The New York Times reported on Tuesday that Scott Darden, an American citizen who served as Yemen country coordinator for logistics firm Transoceanic Development, maintained secret ties to the United States military during his time in Yemen.

Darden, who was detained for several months by the Houthi militia in 2015, worked on behalf of the New Orleans-based company to manage shipments for humanitarian organizations including UNICEF and ICRC. He also oversaw Transoceanic’s offices in San’a, Aden, and al-Hudaydah. At the same time, he and his employer secretly worked with the American military to assist with logistics for Special Operations units.

The use of humanitarian aid work as a cover for military and intelligence operations jeopardizes aid organizations’ access to conflict zones. Although Transoceanic Development is a logistics firm, rather than an aid organization, its actions in Yemen raise serious concerns.
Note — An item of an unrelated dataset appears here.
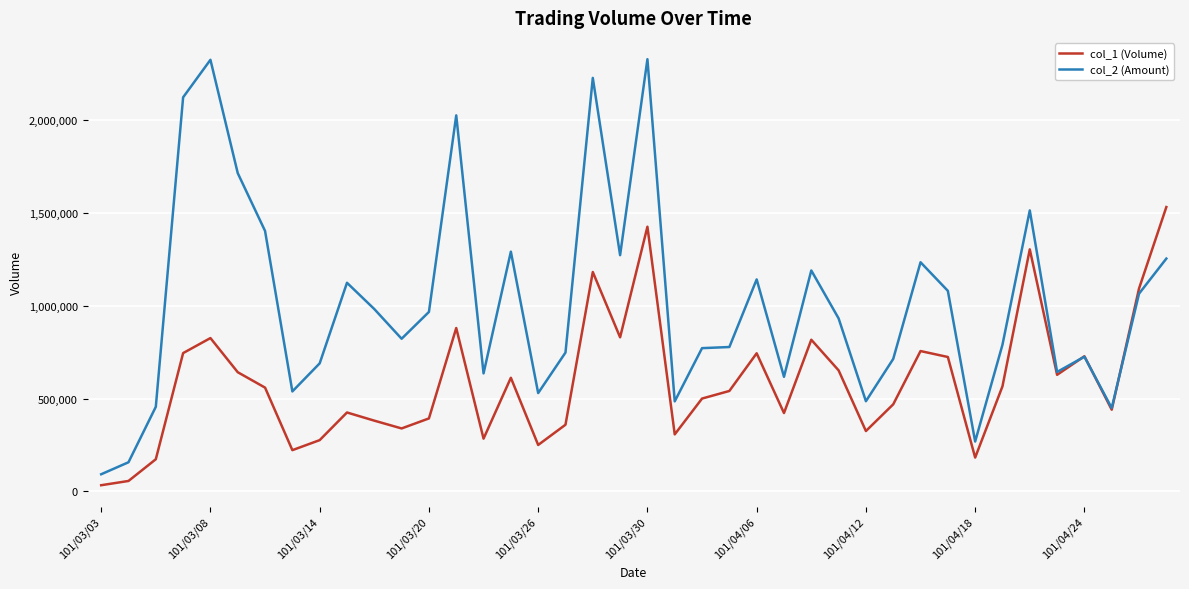

Which series has the largest total across all categories?

col_2 (Amount)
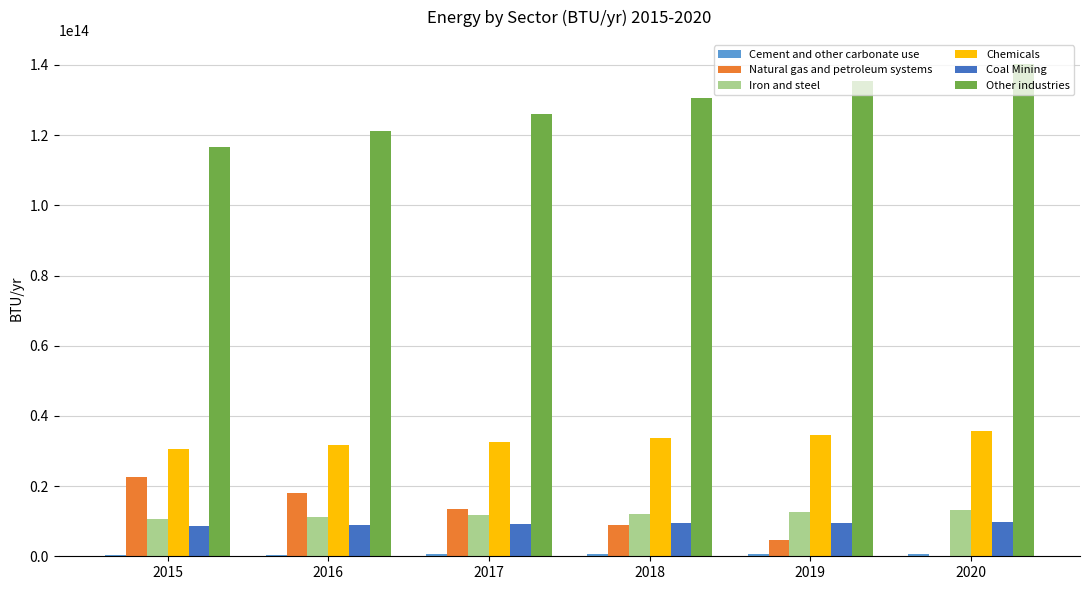

Is the value of Natural gas and petroleum systems at 2016 greater than the value of Chemicals at 2016?

No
Reaching Yemenis in need of assistance has long been a significant challenge for humanitarian agencies, and the US military’s use of contractors that also work with aid groups exacerbates that difficulty by reducing Yemeni actors’ trust in such organizations. The American armed forces are already involved in the Yemeni conflict through their backing of the Saudi-led coalition, which has obstructed humanitarian and commercial shipments into Yemen. The military’s relationship with Transoceanic could further undermine these vital relief efforts, as millions of lives hang in the balance.

The YPP calls upon Congress to prohibit the use of humanitarian cover for military and intelligence operations, and investigate the role of Transoceanic and similar logistics companies to ensure that arrangements like those uncovered by the New York Times do not violate US or international law, or jeopardize humanitarian assistance efforts in Yemen.